Giving Guidance to Your Members

Educate your members on appropriate modifications.My double-under attempts weren’t even attempts. I think the rope had gained a mind of its own, flinging itself in a path around my head, biting at my legs without remorse. It was like I was trying to do singles as fast and as ungracefully at possible.

If that had been the workout, I would have smashed it out of the park.

At my Box, the programming of each day’s WOD is broken into four different levels — from level A, the beginner level, to level D, the crazy firebreather workout. I am proud to say I’m a level A and often I struggle with even its modified WOD. However, there are other times, like the workout mentioned above, where I think I need a bit more of a challenge. And then sometimes, I realize I was wrong.

See, level A had to do singles — I’m talking hundreds of them. But, I’ve gotten pretty good at singles and decided I wanted to push myself. So, I took on level B which required you to attempt double-unders. Yeah, it was a bad choice for a gal who can’t even get close to one.

However, this got me wondering. What kind of programming and levels do you have set up at your Box? Is the posted WOD what’s prescribed and then each individual modifies as need be? Or are there levels, like my Box, that give the WOD already broken down into its various stages?

Now, both have their positives and negatives it seems. In the first, the individual can choose whatever he or she wants in terms of modifying. However, to a newbie that would be overwhelming and I personally think I would tend to lean on the easier modification for fear of the inability to complete the WOD. This goes with the second option as well. If people see all the options, they can pick and choose and piece together their workout — a fact that can be negative and positive.
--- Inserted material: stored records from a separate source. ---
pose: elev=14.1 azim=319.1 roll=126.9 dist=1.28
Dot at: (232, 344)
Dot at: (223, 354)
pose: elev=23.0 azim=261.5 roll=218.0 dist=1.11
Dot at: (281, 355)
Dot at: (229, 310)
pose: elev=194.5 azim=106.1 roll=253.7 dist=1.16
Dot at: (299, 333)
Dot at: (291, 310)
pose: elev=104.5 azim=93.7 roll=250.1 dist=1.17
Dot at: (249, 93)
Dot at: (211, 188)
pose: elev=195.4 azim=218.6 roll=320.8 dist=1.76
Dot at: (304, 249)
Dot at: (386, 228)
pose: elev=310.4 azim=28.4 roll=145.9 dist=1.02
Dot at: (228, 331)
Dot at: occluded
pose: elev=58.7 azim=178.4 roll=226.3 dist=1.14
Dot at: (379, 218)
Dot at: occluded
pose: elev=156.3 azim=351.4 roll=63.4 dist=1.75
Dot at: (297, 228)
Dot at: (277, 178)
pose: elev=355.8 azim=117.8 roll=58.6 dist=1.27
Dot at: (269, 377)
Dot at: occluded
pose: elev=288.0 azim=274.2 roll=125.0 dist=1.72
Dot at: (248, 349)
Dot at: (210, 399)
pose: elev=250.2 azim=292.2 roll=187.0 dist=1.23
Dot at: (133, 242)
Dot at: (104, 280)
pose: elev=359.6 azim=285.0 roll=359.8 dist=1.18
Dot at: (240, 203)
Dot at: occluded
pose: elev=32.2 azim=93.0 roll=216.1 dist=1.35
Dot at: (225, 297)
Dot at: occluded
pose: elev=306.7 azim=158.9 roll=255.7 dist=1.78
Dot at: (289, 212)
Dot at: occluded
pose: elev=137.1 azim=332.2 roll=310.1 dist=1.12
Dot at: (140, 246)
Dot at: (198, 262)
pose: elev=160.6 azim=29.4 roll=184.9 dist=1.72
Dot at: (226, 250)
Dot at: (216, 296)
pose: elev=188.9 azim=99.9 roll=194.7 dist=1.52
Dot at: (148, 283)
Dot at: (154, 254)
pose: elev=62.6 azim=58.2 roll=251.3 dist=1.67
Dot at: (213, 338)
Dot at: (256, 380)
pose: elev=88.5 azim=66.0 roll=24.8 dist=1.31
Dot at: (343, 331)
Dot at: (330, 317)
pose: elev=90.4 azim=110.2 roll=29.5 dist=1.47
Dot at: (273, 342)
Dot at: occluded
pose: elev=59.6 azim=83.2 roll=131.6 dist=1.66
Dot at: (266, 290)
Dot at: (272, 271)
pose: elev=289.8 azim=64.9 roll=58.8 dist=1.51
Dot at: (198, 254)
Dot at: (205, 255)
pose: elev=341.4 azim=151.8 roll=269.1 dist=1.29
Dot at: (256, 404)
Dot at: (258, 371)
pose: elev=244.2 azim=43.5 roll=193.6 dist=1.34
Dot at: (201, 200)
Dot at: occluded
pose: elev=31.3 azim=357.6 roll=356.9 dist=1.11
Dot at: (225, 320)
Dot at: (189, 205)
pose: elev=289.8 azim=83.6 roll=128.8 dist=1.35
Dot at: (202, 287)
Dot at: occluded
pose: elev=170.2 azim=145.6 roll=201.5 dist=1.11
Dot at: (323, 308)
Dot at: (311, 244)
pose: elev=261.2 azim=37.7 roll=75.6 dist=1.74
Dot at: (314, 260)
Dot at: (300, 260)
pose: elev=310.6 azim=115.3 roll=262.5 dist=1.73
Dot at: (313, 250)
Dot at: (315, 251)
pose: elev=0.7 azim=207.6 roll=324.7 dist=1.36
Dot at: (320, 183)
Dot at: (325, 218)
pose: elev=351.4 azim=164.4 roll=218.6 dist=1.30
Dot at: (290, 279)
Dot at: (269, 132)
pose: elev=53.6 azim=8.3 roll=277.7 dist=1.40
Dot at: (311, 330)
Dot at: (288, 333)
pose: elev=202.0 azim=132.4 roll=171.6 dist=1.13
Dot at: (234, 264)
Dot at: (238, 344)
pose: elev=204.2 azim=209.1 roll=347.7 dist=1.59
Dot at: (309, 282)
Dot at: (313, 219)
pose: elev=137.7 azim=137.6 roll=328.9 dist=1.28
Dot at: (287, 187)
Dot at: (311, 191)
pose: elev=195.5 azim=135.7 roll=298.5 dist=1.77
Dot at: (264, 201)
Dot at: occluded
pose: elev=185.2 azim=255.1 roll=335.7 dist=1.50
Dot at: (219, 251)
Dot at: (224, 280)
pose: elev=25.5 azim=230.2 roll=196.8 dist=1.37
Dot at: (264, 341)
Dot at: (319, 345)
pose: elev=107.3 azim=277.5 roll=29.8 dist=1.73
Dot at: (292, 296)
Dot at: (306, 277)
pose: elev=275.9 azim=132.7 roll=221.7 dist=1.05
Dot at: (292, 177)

But, again this can be overwhelming to a newbie who may not know exactly how hard or easy something might be.

All in all, I suppose I wish for some more guidance in such things like this. Yes, classes have more than one person in them and a Coach has a million other things to do. Yes, I’m still a CrossFit newbie and am still learning the ropes of all the moves, and over time I’ll probably be able to better discern what I am capable of. But, I think especially at the early stage, it is key to set your eyes on those new members and help them along.

Nobody wants to fail all the time. Hopefully, nobody in a Box wants it to always be easy. That balance can be hard to find. Maybe it’s time to restructure, setting levels and requiring members to graduate from one to the next. Maybe it’s time to keep a closer eye on members, new and old alike. Maybe when giving modifications, explain what kind of limitations mean you should do said modification.

Overall, I think your members need to be educated on not only how, but when to modify moves. Be on the lookout for those who look confused or scared; I talked to a Coach the other day, Diane Fu of San Francisco CrossFit, and she brought up the importance of intuition. True, not everyone is born with a strong sense of it, but Fu explained how it can be strengthened over time, how it takes practice coaching to be able to know and read people quickly.

Strive for that intuition to know when people are ready for this move or that one. Be watchful. Give guidance freely. And most importantly, help your members succeed.